▸ Source data

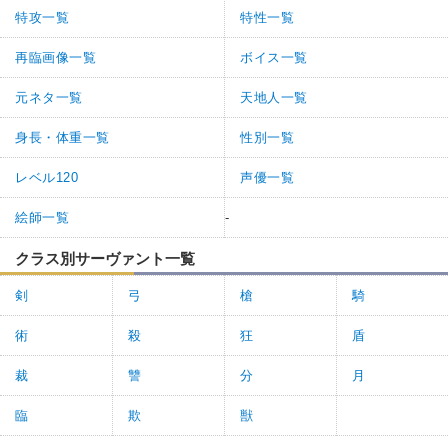
特攻一覧
特性一覧
再臨画像一覧
ボイス一覧
元ネタ一覧
天地人一覧
身長・体重一覧
性別一覧
レベル120
声優一覧
絵師一覧
-
クラス別サーヴァント一覧
剣
弓
槍
騎
術
殺
狂
盾
裁
讐
分
月
臨
欺
獣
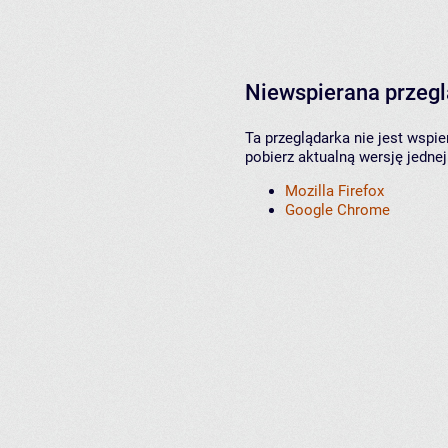
Niewspierana przeg
Ta przeglądarka nie jest wspi
pobierz aktualną wersję jednej
Mozilla Firefox
Google Chrome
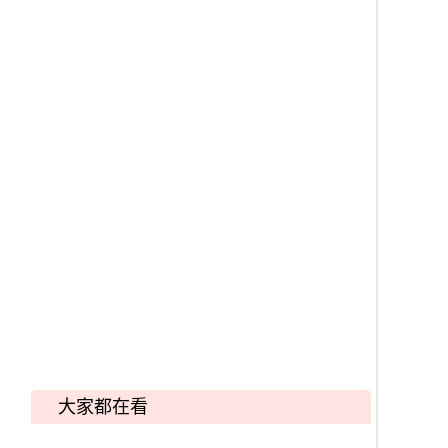
大家都在看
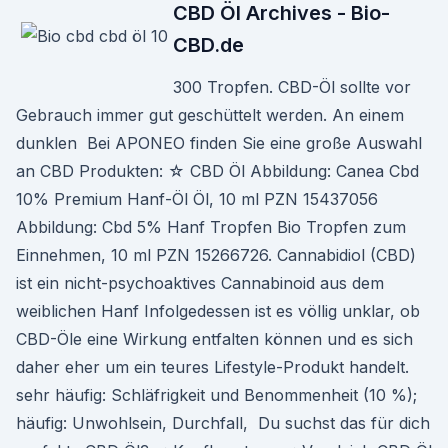
CBD Öl Archives - Bio-
CBD.de
300 Tropfen. CBD-Öl sollte vor
Gebrauch immer gut geschüttelt werden. An einem
dunklen Bei APONEO finden Sie eine große Auswahl
an CBD Produkten: ☆ CBD Öl Abbildung: Canea Cbd
10% Premium Hanf-Öl Öl, 10 ml PZN 15437056
Abbildung: Cbd 5% Hanf Tropfen Bio Tropfen zum
Einnehmen, 10 ml PZN 15266726. Cannabidiol (CBD)
ist ein nicht-psychoaktives Cannabinoid aus dem
weiblichen Hanf Infolgedessen ist es völlig unklar, ob
CBD-Öle eine Wirkung entfalten können und es sich
daher eher um ein teures Lifestyle-Produkt handelt.
sehr häufig: Schläfrigkeit und Benommenheit (10 %);
häufig: Unwohlsein, Durchfall, Du suchst das für dich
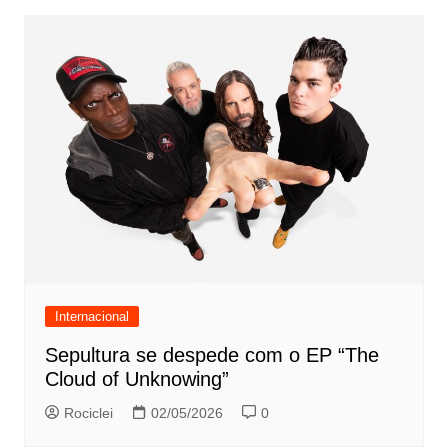
Internacional
Sepultura se despede com o EP “The
Cloud of Unknowing”
Rociclei
02/05/2026
0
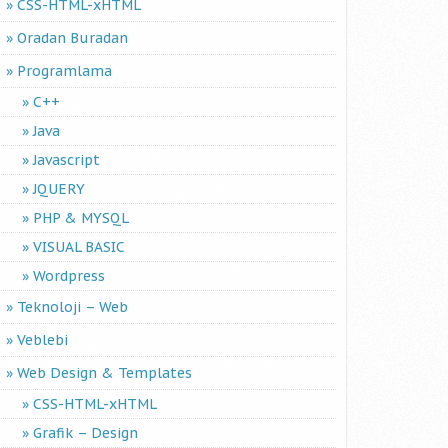
CSS-HTML-xHTML
Oradan Buradan
Programlama
C++
Java
Javascript
JQUERY
PHP & MYSQL
VISUAL BASIC
Wordpress
Teknoloji – Web
Veblebi
Web Design & Templates
CSS-HTML-xHTML
Grafik – Design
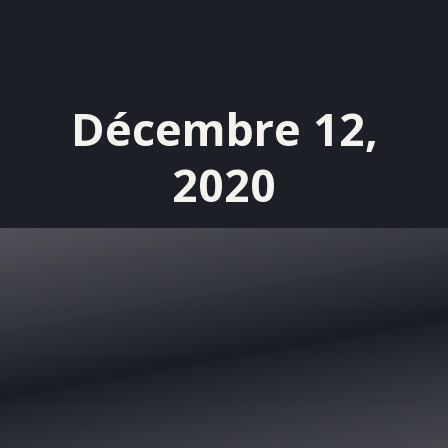
Décembre 12,
2020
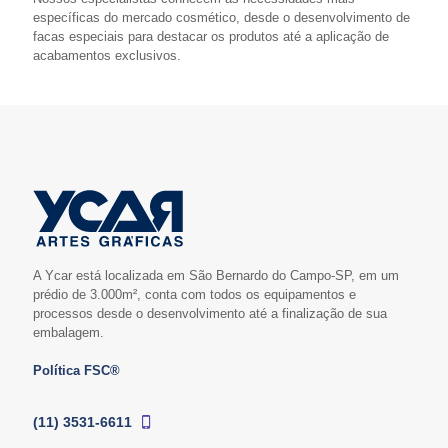
específicas do mercado cosmético, desde o desenvolvimento de
facas especiais para destacar os produtos até a aplicação de
acabamentos exclusivos.
A Ycar está localizada em São Bernardo do Campo-SP, em um
prédio de 3.000m², conta com todos os equipamentos e
processos desde o desenvolvimento até a finalização de sua
embalagem.
Política FSC®
(11) 3531-6611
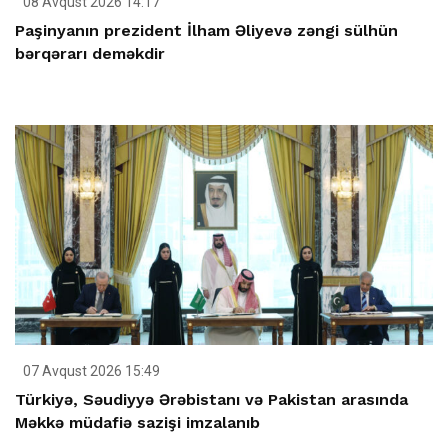
08 Avqust 2026 14:17
Paşinyanın prezident İlham Əliyevə zəngi sülhün
bərqərarı deməkdir
07 Avqust 2026 15:49
Türkiyə, Səudiyyə Ərəbistanı və Pakistan arasında
Məkkə müdafiə sazişi imzalanıb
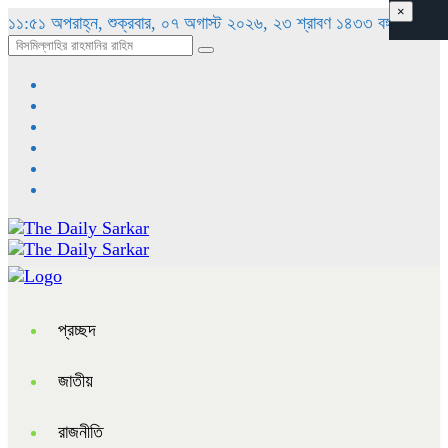
×
১১:৫১ অপরাহ্ন, শুক্রবার, ০৭ অগাস্ট ২০২৬, ২৩ শ্রাবণ ১৪৩৩ বঙ্গাব্দ
প্রচ্ছদ
জাতীয়
রাজনীতি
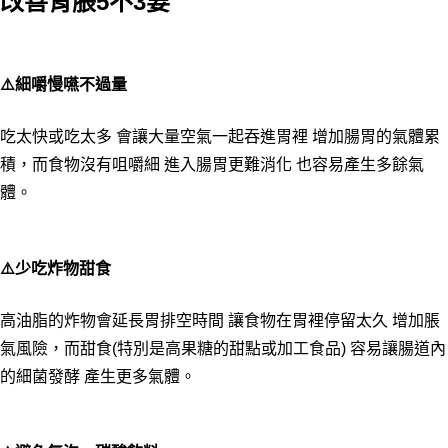
改善胃脹
5
不
3
要
⚠️細嚼慢嚥不過量
吃太快或吃太多 會讓大量空氣一起吞進胃裡 增加腸胃的氣體累
積，而食物沒有咀嚼細 進入腸胃更難消化 也容易產生多餘氣
體。
⚠️少吃炸物甜食
高油脂的炸物會延長胃排空時間 讓食物在胃裡停留太久 增加脹
氣風險，而甜食(特別是高果糖的甜點或加工食品) 容易讓腸道內
的細菌發酵 產生更多氣體。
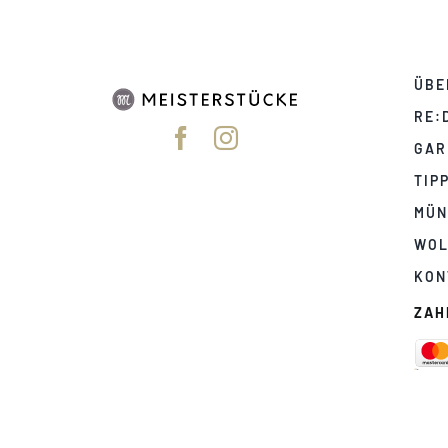
ÜBE
RE:
GAR
TIP
MÜN
WOL
KON
ZAH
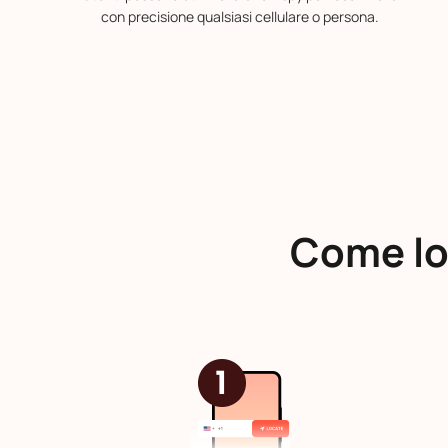
con precisione qualsiasi cellulare o persona.
Come lo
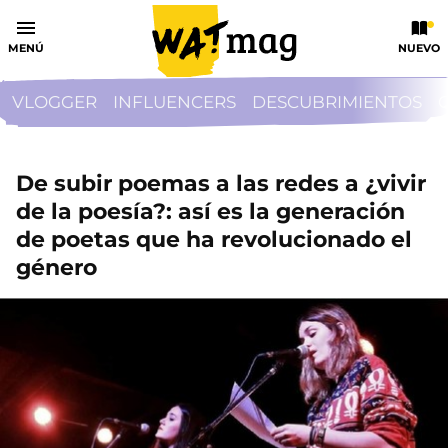
MENÚ
NUEVO
VLOGGER
INFLUENCERS
DESCUBRIMIENTOS
De subir poemas a las redes a ¿vivir
de la poesía?: así es la generación
de poetas que ha revolucionado el
género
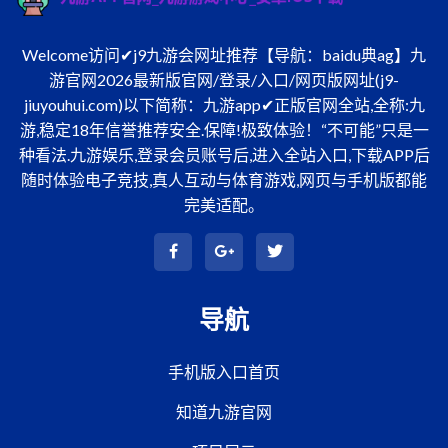
Welcome访问✔j9九游会网址推荐【导航：baidu典ag】九
游官网2026最新版官网/登录/入口/网页版网址(j9-
jiuyouhui.com)以下简称：九游app✔正版官网全站,全称:九
游,稳定18年信誉推荐安全.保障!极致体验！“不可能”只是一
种看法.九游娱乐,登录会员账号后,进入全站入口,下载APP后
随时体验电子竞技,真人互动与体育游戏,网页与手机版都能
完美适配。
导航
手机版入口首页
知道九游官网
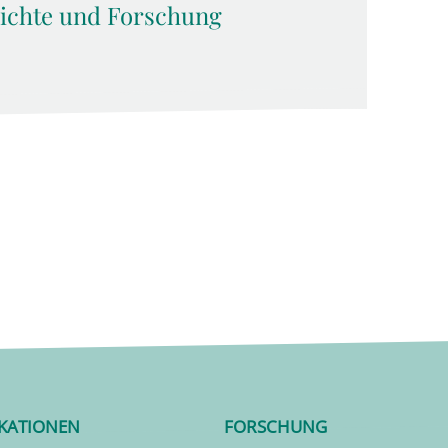
hichte und Forschung
IKATIONEN
FORSCHUNG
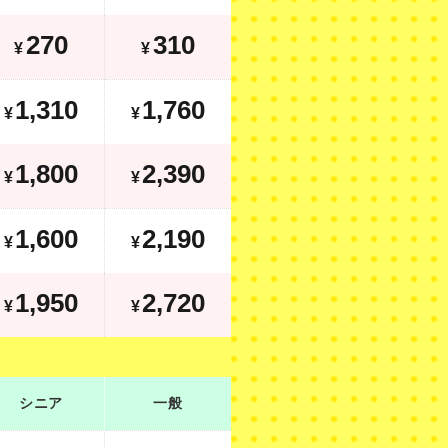
370
410
¥
¥
270
310
¥
¥
1,310
1,760
¥
1,310
1,760
¥
¥
2,200
2,790
¥
1,800
2,390
¥
¥
1,600
2,190
¥
1,600
2,190
¥
¥
2,350
3,120
¥
1,950
2,720
¥
¥
シニア
一般
シニア
一般
920
1,050
¥
¥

▸ Task requirements
Pick out every line in the rows above that contains the word "Tropfen", and copy each one.

▸ Finished task
300 Tropfen. CBD-Öl sollte vor
Abbildung: Cbd 5% Hanf Tropfen Bio Tropfen zum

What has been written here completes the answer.